Toy World revealed the demise of the Argos autumn winter catalogue just before last Friday’s bank holiday, sharing a letter sent to suppliers explaining the conclusion that Argos has reached: “We’ve had to take a decision now on whether we should issue paper copies of the catalogue to customers. After reviewing this in detail, we have taken the decision not to provide a take-home version of the summer (published) Argos catalogue this year. We are aware that the catalogue is an important and well-loved part of our Argos heritage, and this is not a decision we’ve taken lightly.”
Never afraid to share their considered opinion, many industry experts have been in touch to discuss the cancellation of the autumn/winter catalogue. A former Argos employee, who worked on the catalogue in the past, had mixed feelings about the move: “I think this is sad news. We’ve all grown up with the book! But the days of a big catalogue not targeted at the customers who value it most were numbered already before the lockdown. I can’t help but feel this has brought the change forward by 2-3 years. All the best to the Argos publications team – a great bunch of people.”
Another added: “It would have been phased out within three years, but this has forced it.
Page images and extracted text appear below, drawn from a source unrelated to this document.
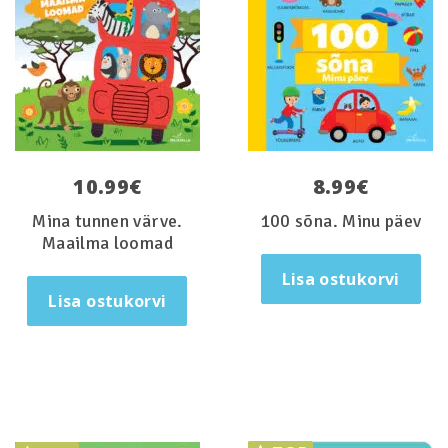
10.99
€
8.99
€
Mina tunnen värve.
100 sõna. Minu päev
Maailma loomad
Lisa ostukorvi
Lisa ostukorvi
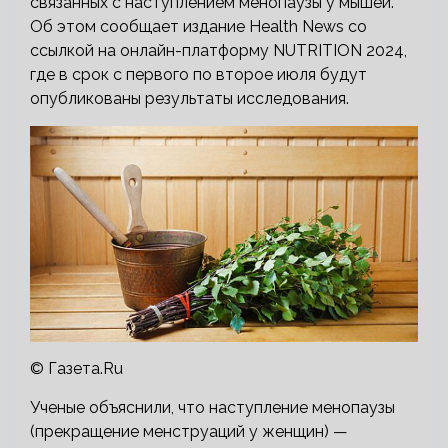
связанных с наступлением менопаузы у мышей.
Об этом сообщает издание Health News со
ссылкой на онлайн-платформу NUTRITION 2024,
где в срок с первого по второе июля будут
опубликованы результаты исследования.
© Газета.Ru
Ученые объяснили, что наступление менопаузы
(прекращение менструаций у женщин) —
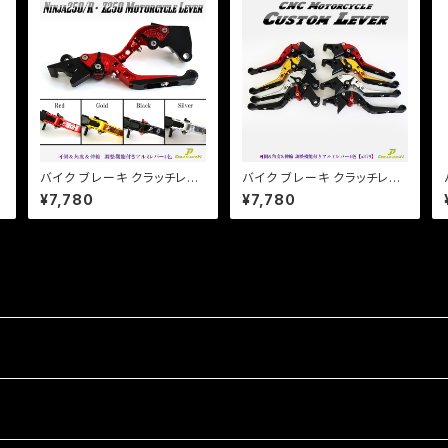
バイク ブレーキ クラッチレバ
バイク ブレーキ クラッチレバ
ー 左右セット【4色あり】Ninja
ー 左右セット ホンダ系 ジェイ
¥7,780
¥7,780
ト
250/R/SL Z250/SL Z125 P
ド マグナ ホーネット 他 【a37
RO Dトラ他 【a365】 可倒&
9】 可倒&角度&伸縮 調整機
角度&伸縮 調整機能付き
能付き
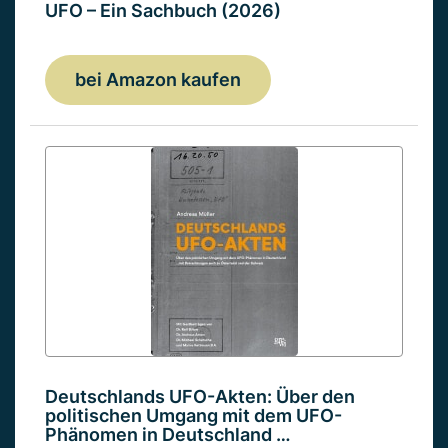
UFO – Ein Sachbuch (2026)
bei Amazon kaufen
Deutschlands UFO-Akten: Über den
politischen Umgang mit dem UFO-
Phänomen in Deutschland …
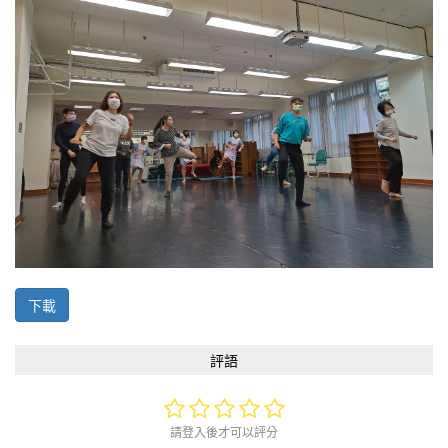
下載
評語
請登入後才可以評分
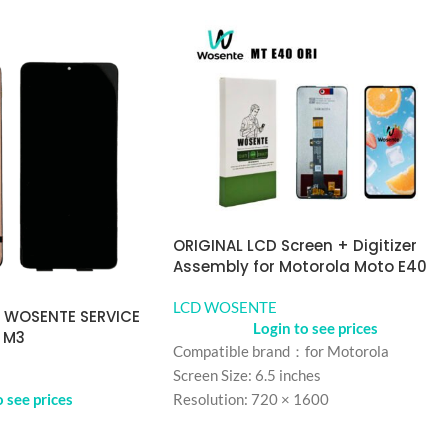
ORIGINAL LCD Screen + Digitizer
Assembly for Motorola Moto E40
LCD WOSENTE
a WOSENTE SERVICE
Login to see prices
 M3
Compatible brand：for Motorola
Screen Size: 6.5 inches
o see prices
Resolution: 720 × 1600
Refresh rate：90HZ
Color: Black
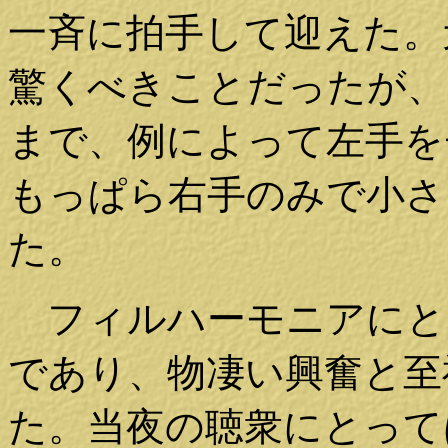
一斉に拍手して迎えた。
驚くべきことだったが、
まで、例によって左手を
もっぱら右手のみで小さ
た。
フィルハーモニアにと
であり、物凄い興奮と至
た。当夜の聴衆にとって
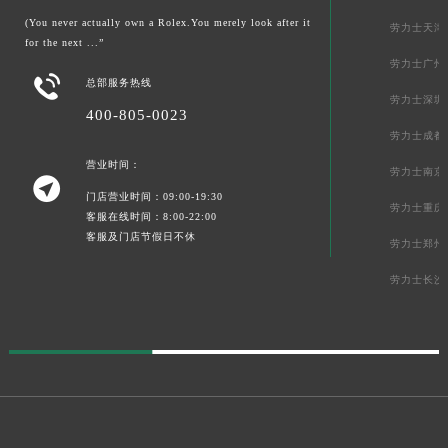
(You never actually own a Rolex.You merely look after it
劳力士天津
for the next ...”
劳力士广州

总部服务热线
劳力士深圳
400-805-0023
劳力士成都
营业时间：
劳力士南京

门店营业时间：09:00-19:30
劳力士重庆
客服在线时间：8:00-22:00
客服及门店节假日不休
劳力士郑州
劳力士长沙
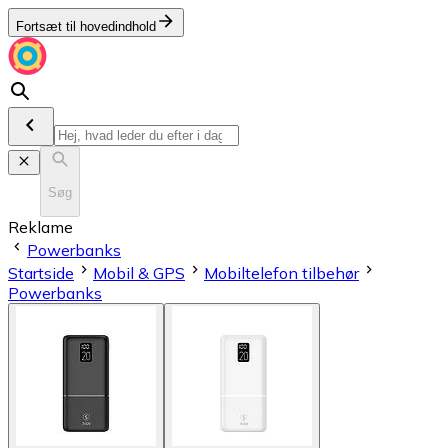
Fortsæt til hovedindhold
Søg
Reklame
Powerbanks
Startside
Mobil & GPS
Mobiltelefon tilbehør
Powerbanks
Shopping habits have moved even more online since lockdown, so I don’t think there’s any great risk. Also, within three years the Argos name will be dead, it will just be Sainsbury online.”
Another long-standing member of the Argos team agreed that, although the catalogue has always been a main part of Argos’s business model, its days were numbered. He questioned whether this would be a permanent move straight away, however. “There have been many changes over recent years: stores moving to a digital format and the increase of customers shopping online was always going to bring an end to the catalogue. I always thought it would be 3-5 years away; the recent changes to shopping online have hastened this change, but I’m not sure it’s the end of the story and we might even see a return in January 2021.”
There was an overwhelming feeling that the catalogue would be missed on some level by many, after it has become such a mainstay in so many households. One person reminisced: “I remember as a child picking up mine on the way back home from school,” while another had more pressing concerns: “This is massive. Where will I rest my mug?”
Time will tell how Argos will adapt going forward, and how it will work with suppliers in order to offer different opportunities and promotional partnerships. A long-serving member of staff told us: “We need to remember the paper book is only a small part of Argos. I am super proud of how well the teams in stores, distribution and support centres have continued working to support each other and our customers. The business has changed, but take it from someone who has been part of it for years – Argos has always embraced change and looked to the future.”